Edebi Şahsiyetler

Guy de Maupassant Kimdir, Hayatı, Eserleri, Hakkında Bilgi

MAUPASSANT, Guy de (1850-1893)

Fransız, yazar. Öykü ve romanlarında olaya ağırlık vermiş, bu tutumun en usta temsilcisi olmuştur.

Henri Rene Albert Guy de Maupassant, Dieppe yakınlarında, Etretat’da doğdu, 6 Temmuz 1893’te Paris’te öldü. Annesi, Gustave Flaubert’in çocukluk arkadaşıydı. Maupassant’ı sanata özendiren ilk insan da o oldu. Maupassant, çocukluğunda doğayı ve Norman köylülerinin yaşamını yakından tanıma olanağını buldu. On üç yaşında Yvetov’daki bir papaz okuluna gönderildi. Ama papazlara hiç ısınamadı, giderek dinden de soğudu, papazları alaya alan şiirler yazmaya başladı. Bu şiirlerden biri müdürün eline geçince okuldan kovuldu. Daha sonra Rouen Lisesi’ni bitirdi. Şairlik yolunda ilk ciddi adımlarını lise sıralarında attı. 1870 Fransa-Prusya Savaşı çıkınca gönüllü olarak askere gitti. Barış olunca Paris’e yerleşti. Yaşamını kazanmak için memur olarak çalışmaya başladı. Bir yandan da Paris’in kalburüstü insanlarıyla ilişkiler kurdu. Atletik yapılı bir insandı; kürek çekiyor, avlanıyor, Seine Nehri çevresindeki meyhanelere gidiyordu.

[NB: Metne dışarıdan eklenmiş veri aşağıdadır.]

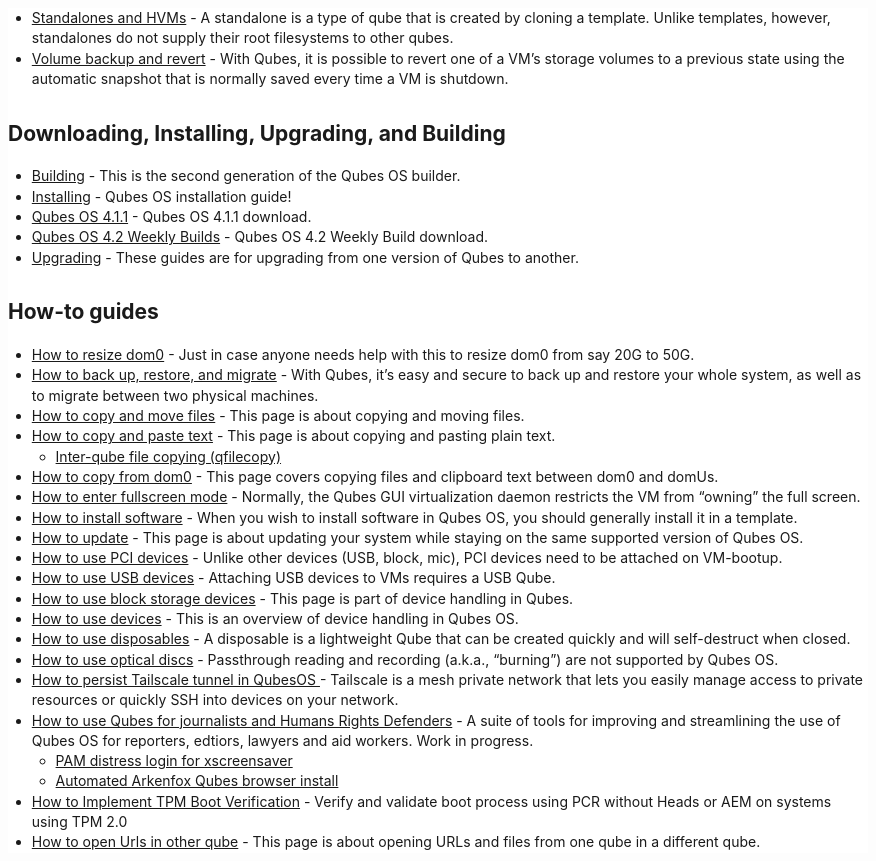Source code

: - [Standalones and HVMs](https://www.qubes-os.org/doc/standalones-and-hvms/) - A standalone is a type of qube that is created by cloning a template. Unlike templates, however, standalones do not supply their root filesystems to other qubes.
- [Volume backup and revert](https://www.qubes-os.org/doc/volume-backup-revert/) - With Qubes, it is possible to revert one of a VM’s storage volumes to a previous state using the automatic snapshot that is normally saved every time a VM is shutdown.

## Downloading, Installing, Upgrading, and Building

- [Building](https://github.com/QubesOS/qubes-builderv2) - This is the second generation of the Qubes OS builder.
- [Installing](https://www.qubes-os.org/doc/installation-guide/)  - Qubes OS installation guide!
- [Qubes OS 4.1.1](https://www.qubes-os.org/downloads/) - Qubes OS 4.1.1 download.
- [Qubes OS 4.2 Weekly Builds](https://qubes.notset.fr/iso/) - Qubes OS 4.2 Weekly Build download.
- [Upgrading](https://www.qubes-os.org/doc/upgrade/) - These guides are for upgrading from one version of Qubes to another.

## How-to guides
- [How to resize dom0](https://forum.qubes-os.org/t/resize-dom0/10886) - Just in case anyone needs help with this to resize dom0 from say 20G to 50G.
- [How to back up, restore, and migrate](https://www.qubes-os.org/doc/how-to-back-up-restore-and-migrate/) - With Qubes, it’s easy and secure to back up and restore your whole system, as well as to migrate between two physical machines.
- [How to copy and move files](https://www.qubes-os.org/doc/how-to-copy-and-move-files/) - This page is about copying and moving files.
- [How to copy and paste text](https://www.qubes-os.org/doc/how-to-copy-and-paste-text/) - This page is about copying and pasting plain text.
  - [Inter-qube file copying (qfilecopy)](https://www.qubes-os.org/doc/qfilecopy/)
- [How to copy from dom0](https://www.qubes-os.org/doc/how-to-copy-from-dom0/) - This page covers copying files and clipboard text between dom0 and domUs.
- [How to enter fullscreen mode](https://www.qubes-os.org/doc/how-to-enter-fullscreen-mode/) - Normally, the Qubes GUI virtualization daemon restricts the VM from “owning” the full screen.
- [How to install software](https://www.qubes-os.org/doc/how-to-install-software/) - When you wish to install software in Qubes OS, you should generally install it in a template.
- [How to update](https://www.qubes-os.org/doc/how-to-update/) - This page is about updating your system while staying on the same supported version of Qubes OS.
- [How to use PCI devices](https://www.qubes-os.org/doc/how-to-use-pci-devices/) - Unlike other devices (USB, block, mic), PCI devices need to be attached on VM-bootup.
- [How to use USB devices](https://www.qubes-os.org/doc/how-to-use-usb-devices/) - Attaching USB devices to VMs requires a USB Qube.
- [How to use block storage devices](https://www.qubes-os.org/doc/how-to-use-block-storage-devices/) - This page is part of device handling in Qubes.
- [How to use devices](https://www.qubes-os.org/doc/how-to-use-devices/) - This is an overview of device handling in Qubes OS.
- [How to use disposables](https://www.qubes-os.org/doc/how-to-use-disposables/) - A disposable is a lightweight Qube that can be created quickly and will self-destruct when closed.
- [How to use optical discs](https://www.qubes-os.org/doc/how-to-use-optical-discs/) - Passthrough reading and recording (a.k.a., “burning”) are not supported by Qubes OS.
- [How to persist Tailscale tunnel in QubesOS ](https://github.com/kennethrrosen/tailscale_QubesOS) - Tailscale is a mesh private network that lets you easily manage access to private resources or quickly SSH into devices on your network.
- [How to use Qubes for journalists and Humans Rights Defenders](https://github.com/kennethrrosen/journoSEC) - A suite of tools for improving and streamlining the use of Qubes OS for reporters, edtiors, lawyers and aid workers. Work in progress.
  - [PAM distress login for xscreensaver](https://github.com/kennethrrosen/qubes-PAM-distress-login/)
  - [Automated Arkenfox Qubes browser install](https://github.com/kennethrrosen/journoSEC/tree/main/mozilla/arkenfox)
- [How to Implement TPM Boot Verification](https://github.com/kennethrrosen/qubes-boot-verification) - Verify and validate boot process using PCR without Heads or AEM on systems using TPM 2.0
- [How to open Urls in other qube](https://forum.qubes-os.org/t/opening-urls-files-in-other-qubes/19026) - This page is about opening URLs and files from one qube in a different qube.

Yazarlığa yönelmesi, 1871-1880 arasında gerçekleşti. Annesi onu, kendi çocukluk arkadaşı Flaubert’e gönderdi. Flaubert de Maupassant’ın yetişmesiyle yakından ilgilendi. Ona üslup dersleri verdi, gerçekleri yepyeni gözlerle incelemesini öğretti. Zola, A.Daudet, Huysmans ve Turgenyef gibi yazarlarla tanıştırdı. Maupassant kısa sürede, Zola’nın başını çektiği doğalcı (natüralist) yazarlar grubuna katıldı. Bu grubun 1880’de yayımladığı bir antolojide yer alan “Boule de Suif” (Tombalak) adlı öyküsü ilk büyük başarısı oldu.

1875’ten sonra şiiri bırakıp Flaubert’in etkisiyle bütünüyle öykü yazmaya yöneldi. Yalnızca kalemiyle geçinmeye karar verip memurluktan ayrıldı. Kısa sürede, sevilen, okunan bir yazar oldu. Kitaplarının basımı ile yakından ilgileniyordu. Telif hakları, kitaplarının yabancı dillere çevrilmesi ve yeniden basımı konularında büyük bir titizlik gösteriyordu. Bel-Ami (Güzel Dost) adlı romanı tam bir satış başarısı kazandı. Onun geliriyle satın aldığı yata Bel Ami adını verdi. Yatıyla Korsika, Cezayir, Tunus, İtalya, Sicilya ve İngiltere’ye uzanan yolculuklar yaptı. Bu gezilerden edindiği izlenimleri Au soleil (“Güneş Altında”); Sur l’eau (“Denizde”), La vie errante (“Gezginci Yaşam”) adlı kitaplarında dile getirdi.